EXERCISE TEXT START
I started with three different meats, bacon, chicken breast and ground beef. The traditional recipe calls for at least one cured meat usually pancetta and at least 3 different animals. Dario’s recipe called for whatever scraps they could pull together from his world famous butcher shop. After hand dicing the chicken and the bacon, put them into the pot with the hamburger, and the already cooked down onions celery and carrots. After salting liberally turned the heat up to medium and started stirring, and stirring, and stirring. For 2 hours I stirred the meat cooking in its own juices. it would have been on the edge of burning without constant stirring. It was messy, it splashed everywhere, coated the whole kitchen in grease. It was wonderful and amazing.
After the end of two hours it was a coarse gray pebbly dry mess at the bottom of the pot. I was careful never to let the meat truly burn, but basically force dehydrated the meat until not a whit of moisture was left. Here comes a very important part, we add a whole 4oz can of tomato paste and allow it to fry with the fat at the bottom of the pan. This is a very important step! Allowing the tomato paste to caramelize and develop some more smoky flavors will pay you back many-fold in the end.
Now comes the best part. Adding the water back in! But why would we add water? That’s silly, we add back water in the form of wine! I upended one glass less then a 1.75 bottle of nice peppery red Italian wine nothing too forward, but something I would like to drink in quantity at a nice Italian dinner. Of course, one glass less than a bottle, because the chef needs to do quality control experiments on the wine. Some recipes call for one glass less then a bottle and some call for a whole bottle and a few splashes from a new bottle for the same reason.
Now we have a very wet, alcohol soaked mess in the pot. It’s time to cook off all that alcohol and let the flavors from the meat and the wine develop together. Put a lid lightly on the pot and allow it to simmer, stirring often until the sauce has reduced 20-40%. This will take another 1-3 hours.
After all this work you'll have a beautiful brown thick chunky mass of deliciousness. Served over a nice bowl of pasta, this is heaven. As always cook the pasta until it's almost done, then ladle a few ounces of ragu to the bottom of a saute pan and toss the pasta on top of that. A little bit of the cloudy pasta water and it will all come together and finish cooking the noodles.(I like orecchiette or campanelle little ears or little bells to hold the sauce better.)
Of course you don't have to go with the standard traditional preparations. This is a ragu hash. Sauteed potatoes, onions and red peppers with paprika, herbs and a pretty little garnish. YUM!
EXERCISE TEXT END
DATA LISTING START
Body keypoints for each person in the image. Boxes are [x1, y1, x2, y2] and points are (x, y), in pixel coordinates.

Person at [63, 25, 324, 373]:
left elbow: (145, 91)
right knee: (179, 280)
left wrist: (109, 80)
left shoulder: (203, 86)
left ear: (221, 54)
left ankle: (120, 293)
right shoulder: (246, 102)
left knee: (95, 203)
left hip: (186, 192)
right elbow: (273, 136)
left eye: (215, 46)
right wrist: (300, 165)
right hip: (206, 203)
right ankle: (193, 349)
DATA LISTING END
• TASK REQUIREMENTS:
1. Output the passage from the ragu recipe that begins at the words "Now comes the" and ends after the words "another 1-3 hours.", reproducing it word for word.
2. From the ragu recipe, list the three meats the writer started with.

• ANSWER SECTION:
1.
Now comes the best part. Adding the water back in! But why would we add water? That’s silly, we add back water in the form of wine! I upended one glass less then a 1.75 bottle of nice peppery red Italian wine nothing too forward, but something I would like to drink in quantity at a nice Italian dinner. Of course, one glass less than a bottle, because the chef needs to do quality control experiments on the wine. Some recipes call for one glass less then a bottle and some call for a whole bottle and a few splashes from a new bottle for the same reason.
Now we have a very wet, alcohol soaked mess in the pot. It’s time to cook off all that alcohol and let the flavors from the meat and the wine develop together. Put a lid lightly on the pot and allow it to simmer, stirring often until the sauce has reduced 20-40%. This will take another 1-3 hours.

2.
- Bacon
- Chicken breast
- Ground beef